With his grandfather supervising, he spent two days going over the car. He replaced the distributor cap and rotor, along with the oil pressure sending unit, as the original had failed. He did the work himself.
The car had a stiff ride. They discovered that the cheapie Chinese-made aftermarket shocks had failed and were permanently collapsed. They put KYBs on the front and Monroes on the back.
He had just started the drive home in 90-degree weather when he realized that although he could hear the fan blowing, there was no cold air coming into the cockpit.
After a quick call to his tech in Portland, Chip Starr, he returned to the shop. Chip noted that there is vacuum line that opens the flaps that lets cold air into the cockpit, and it might have gotten dislodged while they were replacing the distributor cap.
In fact, that was the case. Bradley quickly located the disconnected line, reconnected it and had an uneventful trip home, cold air blowing.
Along the way, he heard a rattling noise from the front and suspected it had something to do with a shock.
The next day he took the car to the SCM Batcave, where we store the 1967 Alfa Romeo Duetto, 1965 Giulia Spider Veloce and 2006 Lotus Elise. (The 1975 Porsche 911S is about to join the group, but that’s a story for another time.)
Bradley had never gone to our off-site garage by himself, nor ever used any of the tools.

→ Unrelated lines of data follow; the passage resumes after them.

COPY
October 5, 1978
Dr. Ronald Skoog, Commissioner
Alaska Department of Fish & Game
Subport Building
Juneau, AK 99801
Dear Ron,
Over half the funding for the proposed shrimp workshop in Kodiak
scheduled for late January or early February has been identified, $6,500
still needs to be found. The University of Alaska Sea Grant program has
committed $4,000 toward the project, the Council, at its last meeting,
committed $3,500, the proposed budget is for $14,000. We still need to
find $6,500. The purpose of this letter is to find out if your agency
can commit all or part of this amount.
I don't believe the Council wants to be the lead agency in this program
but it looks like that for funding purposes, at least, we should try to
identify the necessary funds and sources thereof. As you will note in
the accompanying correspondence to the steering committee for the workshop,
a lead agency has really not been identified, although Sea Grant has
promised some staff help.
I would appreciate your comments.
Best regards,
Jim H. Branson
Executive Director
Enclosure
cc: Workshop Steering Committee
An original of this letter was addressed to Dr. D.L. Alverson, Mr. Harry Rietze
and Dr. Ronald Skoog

He called me, amazed. “You have a roll-around tool chest here! And a floor jack. And a big compressor.” Indeed.
Using a 9/16” box end wrench, he reached past a front tire and tightened up a loose nut on the shock and was on his way.

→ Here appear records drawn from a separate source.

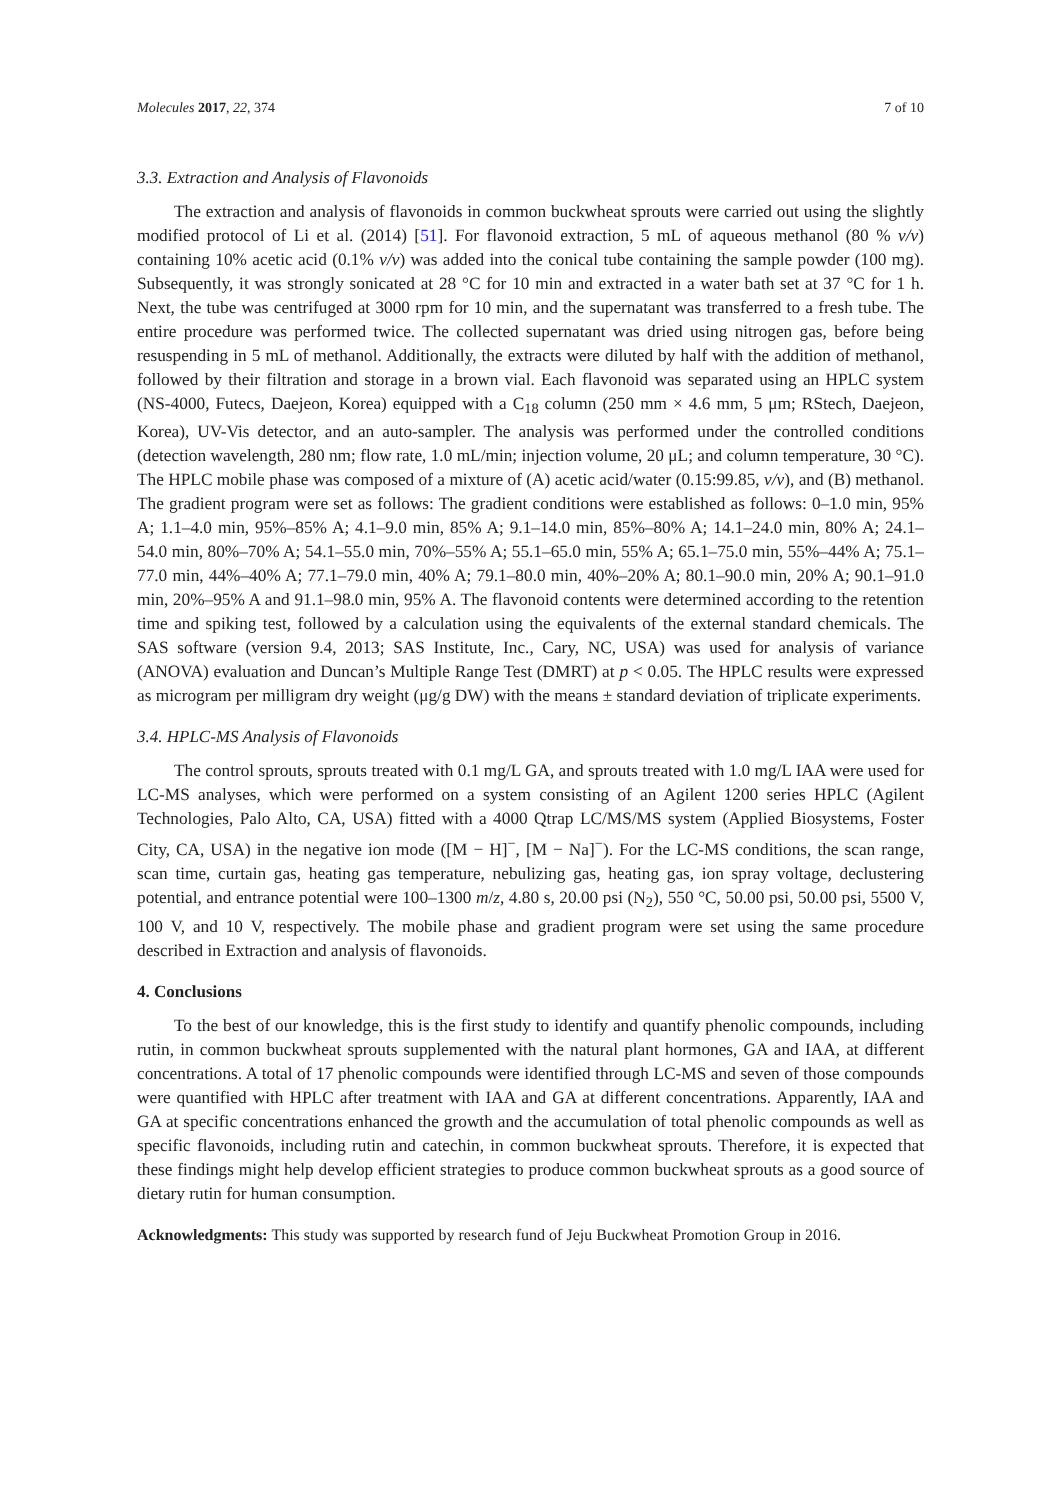Molecules 2017, 22, 374 7 of 10
3.3. Extraction and Analysis of Flavonoids
The extraction and analysis of flavonoids in common buckwheat sprouts were carried out using the slightly modified protocol of Li et al. (2014) [51]. For flavonoid extraction, 5 mL of aqueous methanol (80 % v/v) containing 10% acetic acid (0.1% v/v) was added into the conical tube containing the sample powder (100 mg). Subsequently, it was strongly sonicated at 28 °C for 10 min and extracted in a water bath set at 37 °C for 1 h. Next, the tube was centrifuged at 3000 rpm for 10 min, and the supernatant was transferred to a fresh tube. The entire procedure was performed twice. The collected supernatant was dried using nitrogen gas, before being resuspending in 5 mL of methanol. Additionally, the extracts were diluted by half with the addition of methanol, followed by their filtration and storage in a brown vial. Each flavonoid was separated using an HPLC system (NS-4000, Futecs, Daejeon, Korea) equipped with a C<sub>18</sub> column (250 mm × 4.6 mm, 5 μm; RStech, Daejeon, Korea), UV-Vis detector, and an auto-sampler. The analysis was performed under the controlled conditions (detection wavelength, 280 nm; flow rate, 1.0 mL/min; injection volume, 20 μL; and column temperature, 30 °C). The HPLC mobile phase was composed of a mixture of (A) acetic acid/water (0.15:99.85, v/v), and (B) methanol. The gradient program were set as follows: The gradient conditions were established as follows: 0–1.0 min, 95% A; 1.1–4.0 min, 95%–85% A; 4.1–9.0 min, 85% A; 9.1–14.0 min, 85%–80% A; 14.1–24.0 min, 80% A; 24.1–54.0 min, 80%–70% A; 54.1–55.0 min, 70%–55% A; 55.1–65.0 min, 55% A; 65.1–75.0 min, 55%–44% A; 75.1–77.0 min, 44%–40% A; 77.1–79.0 min, 40% A; 79.1–80.0 min, 40%–20% A; 80.1–90.0 min, 20% A; 90.1–91.0 min, 20%–95% A and 91.1–98.0 min, 95% A. The flavonoid contents were determined according to the retention time and spiking test, followed by a calculation using the equivalents of the external standard chemicals. The SAS software (version 9.4, 2013; SAS Institute, Inc., Cary, NC, USA) was used for analysis of variance (ANOVA) evaluation and Duncan’s Multiple Range Test (DMRT) at p < 0.05. The HPLC results were expressed as microgram per milligram dry weight (μg/g DW) with the means ± standard deviation of triplicate experiments.
3.4. HPLC-MS Analysis of Flavonoids
The control sprouts, sprouts treated with 0.1 mg/L GA, and sprouts treated with 1.0 mg/L IAA were used for LC-MS analyses, which were performed on a system consisting of an Agilent 1200 series HPLC (Agilent Technologies, Palo Alto, CA, USA) fitted with a 4000 Qtrap LC/MS/MS system (Applied Biosystems, Foster City, CA, USA) in the negative ion mode ([M − H]<sup>−</sup>, [M − Na]<sup>−</sup>). For the LC-MS conditions, the scan range, scan time, curtain gas, heating gas temperature, nebulizing gas, heating gas, ion spray voltage, declustering potential, and entrance potential were 100–1300 m/z, 4.80 s, 20.00 psi (N<sub>2</sub>), 550 °C, 50.00 psi, 50.00 psi, 5500 V, 100 V, and 10 V, respectively. The mobile phase and gradient program were set using the same procedure described in Extraction and analysis of flavonoids.
4. Conclusions
To the best of our knowledge, this is the first study to identify and quantify phenolic compounds, including rutin, in common buckwheat sprouts supplemented with the natural plant hormones, GA and IAA, at different concentrations. A total of 17 phenolic compounds were identified through LC-MS and seven of those compounds were quantified with HPLC after treatment with IAA and GA at different concentrations. Apparently, IAA and GA at specific concentrations enhanced the growth and the accumulation of total phenolic compounds as well as specific flavonoids, including rutin and catechin, in common buckwheat sprouts. Therefore, it is expected that these findings might help develop efficient strategies to produce common buckwheat sprouts as a good source of dietary rutin for human consumption.
Acknowledgments: This study was supported by research fund of Jeju Buckwheat Promotion Group in 2016.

My grandfather, who raised me, died when I was 11. I inherited his small chest of Craftsman tools. They were what I used while learning to work on cars. I had no adult to guide me and relied on fellow car owners and club members.

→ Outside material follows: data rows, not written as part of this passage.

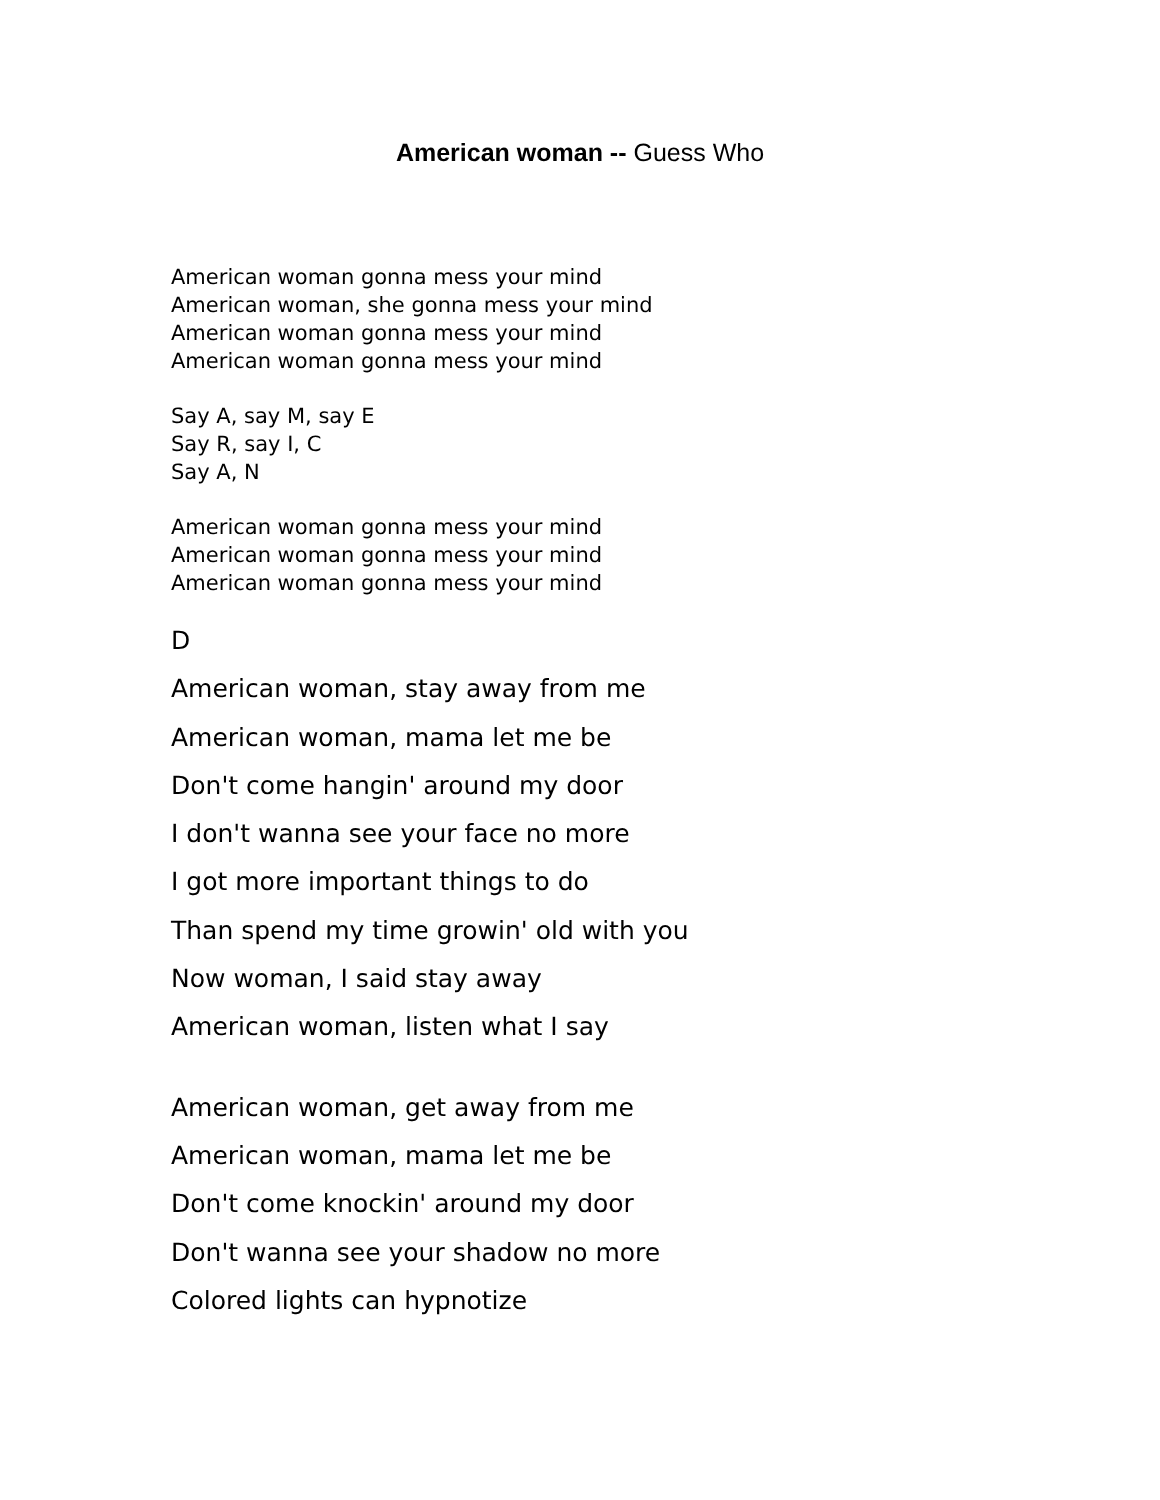American woman -- Guess Who
American woman gonna mess your mind
American woman, she gonna mess your mind
American woman gonna mess your mind
American woman gonna mess your mind
Say A, say M, say E
Say R, say I, C
Say A, N
American woman gonna mess your mind
American woman gonna mess your mind
American woman gonna mess your mind
D
American woman, stay away from me
American woman, mama let me be
Don't come hangin' around my door
I don't wanna see your face no more
I got more important things to do
Than spend my time growin' old with you
Now woman, I said stay away
American woman, listen what I say
American woman, get away from me
American woman, mama let me be
Don't come knockin' around my door
Don't wanna see your shadow no more
Colored lights can hypnotize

I confess to a warm feeling knowing that my son is touching and using the very same sockets, ratchets and open- and box-end wrenches my grandfather did over half-a-century ago.
This analog Corvette continues to be the giver of lessons. Bradley was immensely proud of his ability to change out the shock absorbers and improve the handling of his car. He also was pleased that he was able to locate the disconnected vacuum line, reconnect it and get the A/C back.
We live in a digital world where opportunities to be able to touch and repair things are increasingly infrequent.
The mantra to making any old car reliable is “drive, break, fix, drive, break again, fix again and repeat as necessary.”
The Corvette is more than 40 years old and has covered 95,000 miles. It has not been in regular use for over a decade. This process of making it a reliable, trustworthy car is proving to have many more benefits and teachable moments than we had anticipated.